## TEXTE SOURCE
◇ ◇ ◇ ◇ ◇
En présence d’une convention d’arbitrage insérée au contrat liant les parties, la juridiction étatique saisie du litige les opposant doit se déclarer incompétente même lorsque le tribunal arbitral n’est pas encore saisi, si la demande de mesures provisoires formulée par une partie implique un examen du différend au fond, pour lequel seul le tribunal arbitral est compétent.
CCJA, 3e ch., 28 mai 2020, no 200/2020
Cet arrêt se situe dans le prolongement d’autres décisions de la CCJA dans lesquelles elle reconnaît au tribunal arbitral la compétence pour se prononcer en priorité sur sa propre compétence. Ainsi la présence d’une convention d’arbitrage dans un contrat paralyse la compétence de la juridiction étatique sauf si la clause est « manifestement nulle ou manifestement inapplicable » (LEDAF janv. 2019, n° 111w6, p. 2, note A. Ayewouadan ; LEDAF juin 2019, n° 112e8, p. 3, note R. Akono Adam ; LEDAF juill. 2020, n° 113f8, p. 1, note O. Cuperlier).
En l’espèce, un contrat d’accès internet comportant une clause compromissoire avait été conclu entre deux sociétés. L’une avait saisi un tribunal de commerce en résolution dudit contrat et en paiement des sommes d’argent au titre des dommages-intérêts. Le tribunal de commerce, constatant l’existence d’une convention d’arbitrage, s’était déclaré incompétent.
◇ ◇ ◇ ◇ ◇
## ENTRÉES DE DONNÉES
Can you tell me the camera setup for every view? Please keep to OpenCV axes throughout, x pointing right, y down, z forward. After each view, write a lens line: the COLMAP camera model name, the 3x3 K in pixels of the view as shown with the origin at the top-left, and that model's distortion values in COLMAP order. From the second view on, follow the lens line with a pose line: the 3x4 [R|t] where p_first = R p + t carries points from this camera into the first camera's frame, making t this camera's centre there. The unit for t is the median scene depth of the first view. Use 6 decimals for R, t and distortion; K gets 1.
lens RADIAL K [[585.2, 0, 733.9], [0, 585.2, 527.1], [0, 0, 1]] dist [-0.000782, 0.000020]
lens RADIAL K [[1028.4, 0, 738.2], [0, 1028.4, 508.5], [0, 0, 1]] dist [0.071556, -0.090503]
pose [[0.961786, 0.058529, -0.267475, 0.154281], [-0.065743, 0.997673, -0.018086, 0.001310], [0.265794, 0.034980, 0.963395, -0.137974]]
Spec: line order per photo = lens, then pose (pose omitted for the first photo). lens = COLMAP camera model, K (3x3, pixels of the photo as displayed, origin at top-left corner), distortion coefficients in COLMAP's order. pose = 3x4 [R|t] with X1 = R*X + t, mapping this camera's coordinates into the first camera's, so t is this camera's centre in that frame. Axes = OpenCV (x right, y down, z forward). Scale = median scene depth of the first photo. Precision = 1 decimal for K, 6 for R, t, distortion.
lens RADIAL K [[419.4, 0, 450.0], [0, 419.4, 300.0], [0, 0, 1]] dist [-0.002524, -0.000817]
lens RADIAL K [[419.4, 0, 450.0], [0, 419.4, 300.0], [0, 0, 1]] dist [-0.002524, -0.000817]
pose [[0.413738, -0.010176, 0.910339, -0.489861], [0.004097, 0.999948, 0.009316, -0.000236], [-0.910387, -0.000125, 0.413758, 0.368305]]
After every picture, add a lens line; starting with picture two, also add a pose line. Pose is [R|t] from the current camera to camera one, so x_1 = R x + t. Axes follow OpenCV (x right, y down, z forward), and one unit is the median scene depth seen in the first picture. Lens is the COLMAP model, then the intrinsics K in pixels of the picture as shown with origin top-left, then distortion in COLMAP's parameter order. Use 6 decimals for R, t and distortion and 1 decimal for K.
◇ ◇ ◇ ◇ ◇
## TÂCHE ASSIGNÉE
Reprenez mot pour mot l'intégralité du texte sur la convention d'arbitrage. Les lignes n'ont pas besoin d'être consultées.

## EXERCICE TERMINÉ
En présence d’une convention d’arbitrage insérée au contrat liant les parties, la juridiction étatique saisie du litige les opposant doit se déclarer incompétente même lorsque le tribunal arbitral n’est pas encore saisi, si la demande de mesures provisoires formulée par une partie implique un examen du différend au fond, pour lequel seul le tribunal arbitral est compétent.
CCJA, 3e ch., 28 mai 2020, no 200/2020
Cet arrêt se situe dans le prolongement d’autres décisions de la CCJA dans lesquelles elle reconnaît au tribunal arbitral la compétence pour se prononcer en priorité sur sa propre compétence. Ainsi la présence d’une convention d’arbitrage dans un contrat paralyse la compétence de la juridiction étatique sauf si la clause est « manifestement nulle ou manifestement inapplicable » (LEDAF janv. 2019, n° 111w6, p. 2, note A. Ayewouadan ; LEDAF juin 2019, n° 112e8, p. 3, note R. Akono Adam ; LEDAF juill. 2020, n° 113f8, p. 1, note O. Cuperlier).
En l’espèce, un contrat d’accès internet comportant une clause compromissoire avait été conclu entre deux sociétés. L’une avait saisi un tribunal de commerce en résolution dudit contrat et en paiement des sommes d’argent au titre des dommages-intérêts. Le tribunal de commerce, constatant l’existence d’une convention d’arbitrage, s’était déclaré incompétent.